Pennabilli (Cappella del Vescovado), 17 marzo 2019

Gen 15,5-12.17-18
Sal 26
Fil 3,17- 4,1
Lc 9,28-36

Siamo all’inizio del cammino quaresimale. Destiniamo ai nostri fratelli, nella realtà del corpo mistico, i frutti dell’unione con Dio: preghiera, impegno, sacrifici, vittorie. Quando ne abbiamo l’occasione, condividiamo ispirazioni, pensieri, esperienze spirituali. Possiamo contare sulla grazia di Cristo, sull’ intercessione della Vergine e dei santi. Possiamo godere della generosità dei nostri fratelli che, insieme a noi, vivono questo tempo di grazia: la Quaresima è un cammino e un combattimento che si fa insieme; assomiglia all’esodo del popolo di Dio verso la terra promessa.

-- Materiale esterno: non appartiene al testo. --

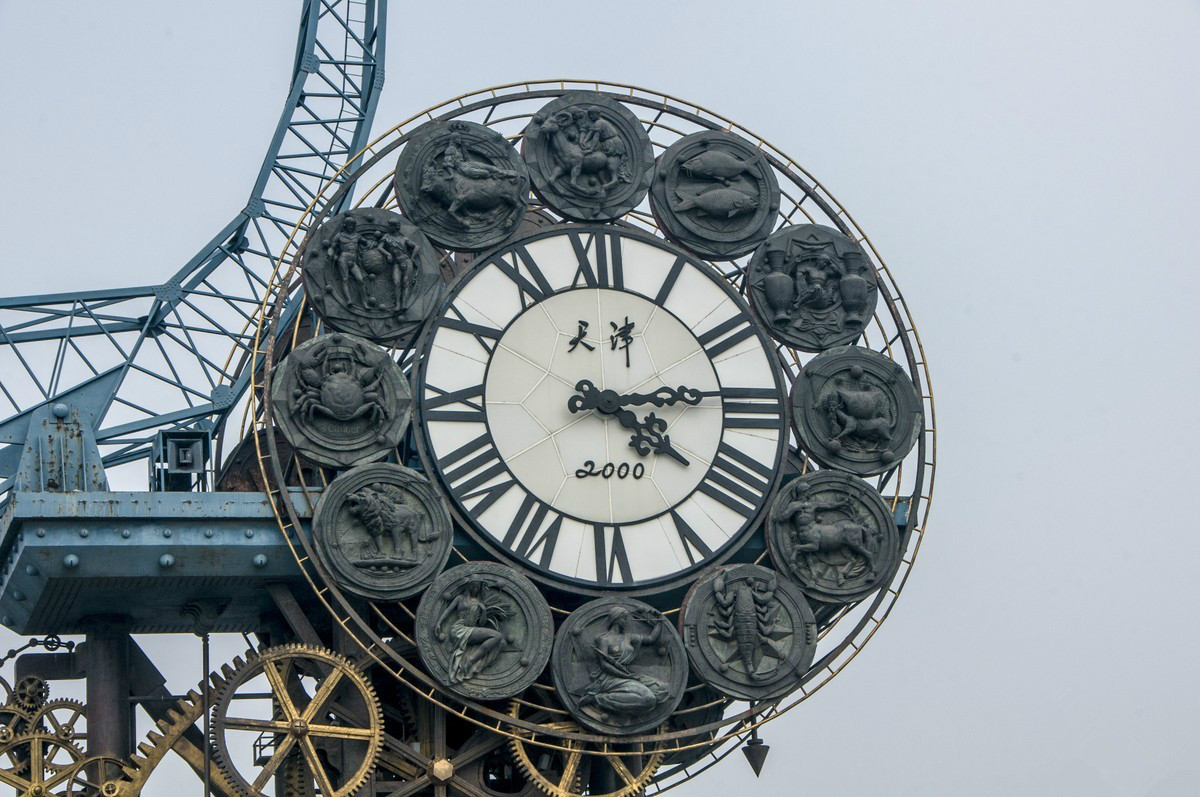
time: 4:13
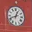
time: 12:41
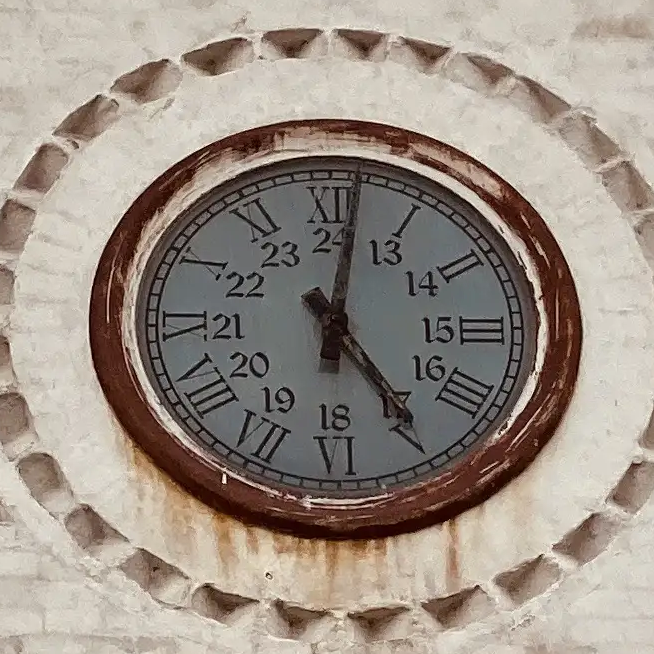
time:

Questa settimana, la seconda, brilla davanti a noi l’icona della Trasfigurazione. Gesù manifesta la sua gloria mentre prende la decisione di salire a Gerusalemme, dove sperimenterà la sua umana debolezza, la solitudine, il rifiuto e l’abbandono. È lì, paradossalmente, che appare il suo splendore. Una lezione importante per noi che non sappiamo vivere bene i passaggi difficili e oscuri. Ci sono momenti in cui ci sentiamo “fatti male”; siamo insoddisfatti e portati a rammaricarci e ad essere tristi. Indugiamo nel negativo e perdiamo tempo a “leccarci le ferite”, seminando attorno a noi malumore. C’è una risorsa sulla quale possiamo contare: vederci come Dio ci vede, con la stessa tenerezza. Accade nella nostra vita qualche cosa di straordinario, che può essere rappresentato dalla metafora del bruco che abbandona il suo bozzolo per librarsi in volo come farfalla.

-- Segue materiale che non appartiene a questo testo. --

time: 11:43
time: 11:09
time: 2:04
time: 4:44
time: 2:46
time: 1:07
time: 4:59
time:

In una recente Confessione, dopo il saluto del confessore, apro l’accusa dei peccati con queste parole: «Ecco che cosa c’è nella mia vita…». Il confessore mi ferma subito: «Ma c’è il Signore nella tua vita». Lo dice con una tale convinzione che mi fa trasalire e guardare la mia vita con la tenerezza di Dio. Devo confessare prima di tutto che sono amato! «La trasfigurazione – scrive Silvano Fausti – comincia quando, invece di pensare e ascoltare noi stessi, ascoltiamo lui e pensiamo a lui. È la morte dell’uomo vecchio e la nascita dell’uomo nuovo».